Genau diese Phänomene sollten eine Herausforderung für die heutige Theologie sein, die sich mit viel Erfolg um besondere Fragen und Probleme kümmert; es scheint ihr aber der Sinn für das Ganze und des tiefen Geheimnisses, welches sich dahinter verbirgt, zu fehlen. Oder wir kommen zur Verwirklichung einer Unglücksprophetie von A. Comte, dem Vater des Positivismus, welcher vor 150 Jahren eine Verschiebung des theologischen Interresses vom Mysterium der Dreifaltigkeit, über die Christologie, hin zur Ekklesiologie vorhersagte, den die Kirche selbst einschlägt und durch den sie langsam aber sicher, ohne es zu bemerken, in den Positivismus abgleitet: "Sie wird sich nicht mehr mit Gott beschäftigen, sondern mit dem Menschen, sie wird nicht mehr die unerschöpfliche Wahrheit ergründen, sondern die positiven Phänomene ihrer eigenen Gemeinschaft."(3). Einer der scharfsinnigsten und tiefsten Theologen unserer Zeit, Hans Urs von Balthasar, gibt fast indirekt zu, daß dies bereits eingetroffen ist, indem er sagt, daß die Kirche von heute "zum größten Teil ihre mystischen Züge verloren hat, um eine Kirche der Disskussionen, der Organisationen, der Sessionen, der Kongresse, der Synoden, der Komissionen, der Akademien, der Parteien, der Funktionen, der Strukturen und Restrukturen, von Versuchen und von Statistiken zu werden."(4)
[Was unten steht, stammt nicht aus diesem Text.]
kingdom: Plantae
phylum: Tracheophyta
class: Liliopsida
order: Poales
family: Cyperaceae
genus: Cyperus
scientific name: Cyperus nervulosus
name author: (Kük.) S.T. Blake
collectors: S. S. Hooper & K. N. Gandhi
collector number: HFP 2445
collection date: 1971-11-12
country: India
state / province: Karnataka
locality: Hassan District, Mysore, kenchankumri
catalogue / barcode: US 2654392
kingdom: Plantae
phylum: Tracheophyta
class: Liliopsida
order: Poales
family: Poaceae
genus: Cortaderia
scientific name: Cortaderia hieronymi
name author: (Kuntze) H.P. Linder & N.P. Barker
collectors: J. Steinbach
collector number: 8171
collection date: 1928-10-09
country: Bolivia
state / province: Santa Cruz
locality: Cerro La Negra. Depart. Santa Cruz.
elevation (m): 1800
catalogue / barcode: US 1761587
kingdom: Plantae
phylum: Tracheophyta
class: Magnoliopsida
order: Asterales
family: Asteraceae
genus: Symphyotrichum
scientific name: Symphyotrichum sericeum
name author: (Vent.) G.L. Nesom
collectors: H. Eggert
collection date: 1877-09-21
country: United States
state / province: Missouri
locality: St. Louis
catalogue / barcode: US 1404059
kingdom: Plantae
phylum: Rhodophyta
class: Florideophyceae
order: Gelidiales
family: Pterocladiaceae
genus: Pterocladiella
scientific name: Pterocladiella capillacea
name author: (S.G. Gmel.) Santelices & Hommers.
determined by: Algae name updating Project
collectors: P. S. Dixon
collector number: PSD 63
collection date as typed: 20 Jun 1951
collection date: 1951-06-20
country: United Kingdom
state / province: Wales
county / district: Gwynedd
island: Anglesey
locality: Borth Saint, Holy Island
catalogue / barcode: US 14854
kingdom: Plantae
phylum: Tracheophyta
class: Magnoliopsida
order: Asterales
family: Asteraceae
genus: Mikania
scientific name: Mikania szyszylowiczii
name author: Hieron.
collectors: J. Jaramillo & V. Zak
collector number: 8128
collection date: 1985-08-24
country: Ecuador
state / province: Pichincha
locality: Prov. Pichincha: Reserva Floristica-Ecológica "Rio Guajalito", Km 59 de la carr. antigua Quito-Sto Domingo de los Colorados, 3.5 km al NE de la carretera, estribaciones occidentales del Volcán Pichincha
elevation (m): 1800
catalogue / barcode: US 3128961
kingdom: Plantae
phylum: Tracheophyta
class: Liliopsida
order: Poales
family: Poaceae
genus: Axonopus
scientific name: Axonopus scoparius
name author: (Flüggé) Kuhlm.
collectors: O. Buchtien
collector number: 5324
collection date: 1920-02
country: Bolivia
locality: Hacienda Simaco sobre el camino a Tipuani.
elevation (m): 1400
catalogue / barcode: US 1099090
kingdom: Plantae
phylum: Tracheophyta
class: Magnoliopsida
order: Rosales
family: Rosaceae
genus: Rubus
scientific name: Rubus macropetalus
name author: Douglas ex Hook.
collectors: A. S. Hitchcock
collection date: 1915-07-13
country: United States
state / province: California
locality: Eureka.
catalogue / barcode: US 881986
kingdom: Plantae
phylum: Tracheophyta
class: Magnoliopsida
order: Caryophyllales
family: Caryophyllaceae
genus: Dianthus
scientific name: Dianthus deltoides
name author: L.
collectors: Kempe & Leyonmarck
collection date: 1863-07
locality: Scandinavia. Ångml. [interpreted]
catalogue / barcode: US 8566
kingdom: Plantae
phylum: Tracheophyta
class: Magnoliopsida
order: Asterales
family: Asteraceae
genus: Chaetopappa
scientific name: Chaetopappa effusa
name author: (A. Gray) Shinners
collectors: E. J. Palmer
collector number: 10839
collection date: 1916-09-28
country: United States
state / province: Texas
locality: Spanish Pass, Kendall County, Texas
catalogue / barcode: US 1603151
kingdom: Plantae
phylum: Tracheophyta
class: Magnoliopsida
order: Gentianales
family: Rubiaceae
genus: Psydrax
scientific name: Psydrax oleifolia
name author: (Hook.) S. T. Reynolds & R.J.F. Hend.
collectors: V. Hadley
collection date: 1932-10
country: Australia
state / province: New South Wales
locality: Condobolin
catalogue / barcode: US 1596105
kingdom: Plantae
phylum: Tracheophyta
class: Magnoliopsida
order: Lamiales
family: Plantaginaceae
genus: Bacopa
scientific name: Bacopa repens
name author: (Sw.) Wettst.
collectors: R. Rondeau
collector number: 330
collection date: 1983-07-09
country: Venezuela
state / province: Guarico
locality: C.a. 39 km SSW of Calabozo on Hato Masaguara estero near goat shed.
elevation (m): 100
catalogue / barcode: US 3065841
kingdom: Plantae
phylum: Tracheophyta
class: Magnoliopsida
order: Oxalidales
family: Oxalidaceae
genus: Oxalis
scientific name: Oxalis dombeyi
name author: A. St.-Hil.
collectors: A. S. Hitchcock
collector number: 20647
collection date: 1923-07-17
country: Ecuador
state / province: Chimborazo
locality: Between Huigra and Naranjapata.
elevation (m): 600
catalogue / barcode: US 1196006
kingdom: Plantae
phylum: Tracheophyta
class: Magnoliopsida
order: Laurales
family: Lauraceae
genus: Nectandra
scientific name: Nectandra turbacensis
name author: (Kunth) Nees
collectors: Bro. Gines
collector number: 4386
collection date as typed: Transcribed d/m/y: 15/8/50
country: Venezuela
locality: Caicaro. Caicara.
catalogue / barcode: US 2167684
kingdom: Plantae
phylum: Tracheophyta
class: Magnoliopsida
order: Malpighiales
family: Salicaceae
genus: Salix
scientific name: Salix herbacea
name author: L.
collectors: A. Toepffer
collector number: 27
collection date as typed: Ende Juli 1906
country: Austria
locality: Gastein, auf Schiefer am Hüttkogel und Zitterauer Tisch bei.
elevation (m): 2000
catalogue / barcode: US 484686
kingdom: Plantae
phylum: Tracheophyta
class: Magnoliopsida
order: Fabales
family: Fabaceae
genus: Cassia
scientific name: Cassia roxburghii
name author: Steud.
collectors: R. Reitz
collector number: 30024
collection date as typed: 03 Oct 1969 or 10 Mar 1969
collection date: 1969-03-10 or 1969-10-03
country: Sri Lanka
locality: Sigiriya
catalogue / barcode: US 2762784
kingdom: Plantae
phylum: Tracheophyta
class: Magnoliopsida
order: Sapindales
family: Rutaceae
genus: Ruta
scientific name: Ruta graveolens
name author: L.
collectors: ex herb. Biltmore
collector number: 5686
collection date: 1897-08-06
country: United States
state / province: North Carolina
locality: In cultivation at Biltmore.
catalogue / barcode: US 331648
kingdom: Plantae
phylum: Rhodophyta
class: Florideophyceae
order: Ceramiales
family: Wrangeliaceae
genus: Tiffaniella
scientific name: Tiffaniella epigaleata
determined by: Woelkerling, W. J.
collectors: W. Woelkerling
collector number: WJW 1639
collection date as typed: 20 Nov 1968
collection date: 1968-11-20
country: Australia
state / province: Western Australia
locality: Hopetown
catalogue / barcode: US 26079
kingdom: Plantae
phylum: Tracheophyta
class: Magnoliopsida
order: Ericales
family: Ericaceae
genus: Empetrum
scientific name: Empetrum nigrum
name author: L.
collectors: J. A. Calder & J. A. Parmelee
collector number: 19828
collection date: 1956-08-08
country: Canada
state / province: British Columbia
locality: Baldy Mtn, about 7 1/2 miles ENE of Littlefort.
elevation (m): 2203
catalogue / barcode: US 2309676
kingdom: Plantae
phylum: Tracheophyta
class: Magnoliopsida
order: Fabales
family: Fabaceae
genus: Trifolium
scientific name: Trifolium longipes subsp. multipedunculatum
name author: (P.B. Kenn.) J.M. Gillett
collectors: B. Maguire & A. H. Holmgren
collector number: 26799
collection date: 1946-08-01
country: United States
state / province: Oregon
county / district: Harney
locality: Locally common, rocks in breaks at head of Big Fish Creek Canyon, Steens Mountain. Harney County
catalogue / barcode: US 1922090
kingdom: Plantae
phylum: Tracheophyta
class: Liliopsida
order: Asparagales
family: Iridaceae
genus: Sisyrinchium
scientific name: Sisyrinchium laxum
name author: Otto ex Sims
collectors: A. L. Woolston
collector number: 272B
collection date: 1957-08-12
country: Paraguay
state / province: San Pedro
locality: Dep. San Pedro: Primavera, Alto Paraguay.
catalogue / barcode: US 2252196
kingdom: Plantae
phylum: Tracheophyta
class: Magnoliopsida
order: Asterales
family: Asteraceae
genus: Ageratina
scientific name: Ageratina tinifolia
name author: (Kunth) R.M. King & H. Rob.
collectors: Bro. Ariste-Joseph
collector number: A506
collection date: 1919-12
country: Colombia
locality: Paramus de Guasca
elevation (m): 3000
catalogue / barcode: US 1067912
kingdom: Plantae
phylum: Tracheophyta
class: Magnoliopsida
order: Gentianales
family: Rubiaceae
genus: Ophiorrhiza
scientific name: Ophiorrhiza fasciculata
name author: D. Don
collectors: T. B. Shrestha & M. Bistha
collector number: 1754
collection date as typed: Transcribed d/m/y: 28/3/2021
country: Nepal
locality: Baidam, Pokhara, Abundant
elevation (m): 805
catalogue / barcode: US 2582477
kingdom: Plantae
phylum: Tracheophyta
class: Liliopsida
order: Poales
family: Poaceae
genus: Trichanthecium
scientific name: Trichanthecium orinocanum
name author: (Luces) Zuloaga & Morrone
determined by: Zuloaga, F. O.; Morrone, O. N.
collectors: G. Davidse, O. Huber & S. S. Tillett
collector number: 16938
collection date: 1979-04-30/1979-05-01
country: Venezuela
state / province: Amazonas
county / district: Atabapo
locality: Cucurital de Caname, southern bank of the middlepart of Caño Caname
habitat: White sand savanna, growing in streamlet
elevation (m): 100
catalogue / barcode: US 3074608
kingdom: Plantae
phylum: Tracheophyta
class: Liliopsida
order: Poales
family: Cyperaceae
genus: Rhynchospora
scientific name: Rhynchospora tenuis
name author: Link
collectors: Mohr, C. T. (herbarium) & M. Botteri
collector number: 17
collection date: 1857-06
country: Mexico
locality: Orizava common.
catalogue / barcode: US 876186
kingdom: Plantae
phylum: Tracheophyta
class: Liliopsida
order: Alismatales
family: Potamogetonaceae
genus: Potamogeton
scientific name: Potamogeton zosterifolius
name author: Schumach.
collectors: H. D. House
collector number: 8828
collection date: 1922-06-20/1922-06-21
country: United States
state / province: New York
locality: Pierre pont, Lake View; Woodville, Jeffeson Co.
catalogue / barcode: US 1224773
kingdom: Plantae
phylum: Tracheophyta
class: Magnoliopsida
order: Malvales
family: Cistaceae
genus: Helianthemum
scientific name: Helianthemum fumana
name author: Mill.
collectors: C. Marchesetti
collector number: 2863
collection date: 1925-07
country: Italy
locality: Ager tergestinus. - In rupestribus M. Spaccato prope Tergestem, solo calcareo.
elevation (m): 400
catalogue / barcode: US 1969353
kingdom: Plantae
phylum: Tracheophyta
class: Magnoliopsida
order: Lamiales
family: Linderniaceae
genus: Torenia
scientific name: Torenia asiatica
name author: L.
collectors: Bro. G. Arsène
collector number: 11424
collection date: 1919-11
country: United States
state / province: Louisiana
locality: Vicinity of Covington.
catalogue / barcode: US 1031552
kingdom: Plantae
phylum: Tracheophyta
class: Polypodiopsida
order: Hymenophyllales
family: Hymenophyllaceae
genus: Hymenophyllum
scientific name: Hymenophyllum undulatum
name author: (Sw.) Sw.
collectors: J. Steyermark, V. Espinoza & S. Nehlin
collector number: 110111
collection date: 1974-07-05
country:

þEs ist logisch, daß sich dies auch in der Theologie widerspiegelt. Diejenigen, die mit der Theologie zutun haben, wissen, in welchem Maße sie heute von der Anthropologie, der Soziologie und der Psychologie überwuchert ist. Diese Wissenschaften können gewiss die Theologie bereichern, aber sie können sie nicht ersetzen, wenn diese wirklich eine "Wissenschaft Gottes" sein will, und nicht nur eine rein menschliche. Manchmal ist das Zentrum der theologischen Überlegung sehr von Gott auf den Menschen verschoben, von den Realitäten des Jenseits zu den Realitäten in der Welt, so daß es nicht schwer zu verstehen ist, warum der Zeitgeist und das vorherrschende geistliche Klima ganz und gar nicht offen sind für Erwägungen über Erscheinungen und Visionen.(5) Aber weil diese Phänomene eine Erklärung fordern, ist diese auf einer Ebene gegeben, die nicht theologisch ist. Gewöhnlich sagt man gerne, daß die heutige Welt, die mit einem Mangel an Realität und gewissen Zukunftsangst konfrontiert ist, prophetische und apokalyptische Tendenzen als einen Ausdruck der Massenpsychose bezeichnet.. Außergewöhnliche Phänomene werden mit einem pathologischen Zustand identifiziert und ihre Erklärungen werden der Psychologie und der Parapsychologie überlassen.

Wenn es sich um Maria und ihre Erscheinungen handelt, so hebt man hauptsächlich die ausschließliche Mittlerschaft von Jesus zwischen Gott und den Menschen hervor und man kommt zu dem Schluß, daß Erscheinungen unmöglich sind, weil sie diese Wahrheit in Frage stellen. In manchen Ländern handelt es sich oft auch um eine oekumenische Taktik, die oberflächlich ist und auf Protestanten hinziehlt, die sich durch eine übertriebene Marienverehrung gestört fühlen. Manche Theologen befürchten als konservativ bezeichnet zu werden in einer Zeit, in der sich die Theologie, die in Mode ist, mit ganz konkreten Problemen des Lebens beschäftigt, was gut ist, aber nicht genügt.

Indem man nun seit langer Zeit und aus der Nähe die Ereignisse in der Pfarrei Medjugorje beobachtet, sie theologisch zu erfassen sucht und indem man den Reaktionen eines Teiles der kirchlichen Öffentlichkeit folgt, kann man sich nicht dem Eindruck entziehen, daß gewisse fundamentale theologische Begriffe nicht klar sind. Dies ist einer der Hauptgründe der Verwirrung und Verwechselung. Wir müssen deshalb versuchen, diese Begriffe so klar und präzise wie möglich zu definieren.